Neutron-Proton Interaction. Part II. The Scattering of Neutrons by Protons

Abstract

It may be that also for free particles, as well as in the case of binding, the neutron-proton interaction operator can be represented by a potential $J_1\mathrm{}\left(r\right)\mathrm{}$. Because the conditions of binding and of scattering are so different there is no reason to expect $J_1$ to be identical with $J$, the potential for binding. The inequalities $J_1<J$ and $\frac{\partial J_1}{\partial W}<0\mathrm{}$ ($W$ denotes the kinetic energy) should hold if some part of the potential results from a polarization of each particle in the field of the other or from a high frequency exchange process. For slow neutrons a thirty percent decrease in the magnitude of the interaction in going from binding to free particles yields an increase in the cross section for scattering by protons of several hundred percent over the value given by $J$. This larger value is required by recent measurements.
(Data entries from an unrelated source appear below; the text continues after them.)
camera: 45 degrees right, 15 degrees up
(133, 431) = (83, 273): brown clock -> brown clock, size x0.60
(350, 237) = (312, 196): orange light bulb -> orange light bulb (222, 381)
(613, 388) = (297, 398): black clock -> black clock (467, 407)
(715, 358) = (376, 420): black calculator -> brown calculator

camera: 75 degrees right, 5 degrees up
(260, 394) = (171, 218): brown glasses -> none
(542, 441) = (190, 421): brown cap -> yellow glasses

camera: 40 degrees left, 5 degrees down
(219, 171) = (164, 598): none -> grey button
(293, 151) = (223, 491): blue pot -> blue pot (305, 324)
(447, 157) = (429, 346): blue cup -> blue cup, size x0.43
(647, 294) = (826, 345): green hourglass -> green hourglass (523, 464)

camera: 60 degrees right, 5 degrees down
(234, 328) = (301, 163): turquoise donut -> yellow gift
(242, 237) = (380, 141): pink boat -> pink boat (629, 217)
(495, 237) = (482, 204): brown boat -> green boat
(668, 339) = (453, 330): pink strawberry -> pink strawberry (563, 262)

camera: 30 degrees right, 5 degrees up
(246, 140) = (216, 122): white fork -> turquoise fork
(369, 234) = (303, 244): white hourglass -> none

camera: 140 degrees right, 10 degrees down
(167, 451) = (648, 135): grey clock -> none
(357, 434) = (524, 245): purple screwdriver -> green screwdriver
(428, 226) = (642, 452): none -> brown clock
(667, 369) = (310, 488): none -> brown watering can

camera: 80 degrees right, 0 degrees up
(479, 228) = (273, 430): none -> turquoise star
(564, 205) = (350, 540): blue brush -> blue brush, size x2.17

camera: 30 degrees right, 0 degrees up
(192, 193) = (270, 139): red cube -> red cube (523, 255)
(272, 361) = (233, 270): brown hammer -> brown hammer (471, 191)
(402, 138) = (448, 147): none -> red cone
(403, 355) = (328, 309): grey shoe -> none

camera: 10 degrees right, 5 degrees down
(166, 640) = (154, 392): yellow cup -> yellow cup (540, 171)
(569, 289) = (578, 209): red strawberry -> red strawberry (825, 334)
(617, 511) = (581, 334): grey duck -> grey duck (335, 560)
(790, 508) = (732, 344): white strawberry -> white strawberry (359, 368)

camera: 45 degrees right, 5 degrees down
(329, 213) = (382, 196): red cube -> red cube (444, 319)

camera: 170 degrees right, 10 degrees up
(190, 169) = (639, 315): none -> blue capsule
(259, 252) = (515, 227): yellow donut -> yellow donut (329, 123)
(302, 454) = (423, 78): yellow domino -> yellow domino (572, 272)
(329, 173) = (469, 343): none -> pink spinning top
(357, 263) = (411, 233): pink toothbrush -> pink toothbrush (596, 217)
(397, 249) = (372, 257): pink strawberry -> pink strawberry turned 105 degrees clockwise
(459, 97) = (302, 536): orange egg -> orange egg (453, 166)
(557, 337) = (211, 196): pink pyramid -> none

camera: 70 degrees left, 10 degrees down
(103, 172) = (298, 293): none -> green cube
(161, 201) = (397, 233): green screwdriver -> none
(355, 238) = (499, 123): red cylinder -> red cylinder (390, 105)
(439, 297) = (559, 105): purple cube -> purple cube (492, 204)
The rapid fall of the experimental cross section with increasing $W$ requires that $J_1$ decrease steadily as $W$ is made larger in accordance with the relation $J_1\mathrm{}(r,v)=e^{-g({\beta }_0+\frac{v}{c})}J\left(r\right)\mathrm{}$. Here $g$ is a positive constant, $v$ is the relative velocity of the colliding particles and ${\beta }_{0}c$ is identified with the average relative velocity of the particles in the deuteron.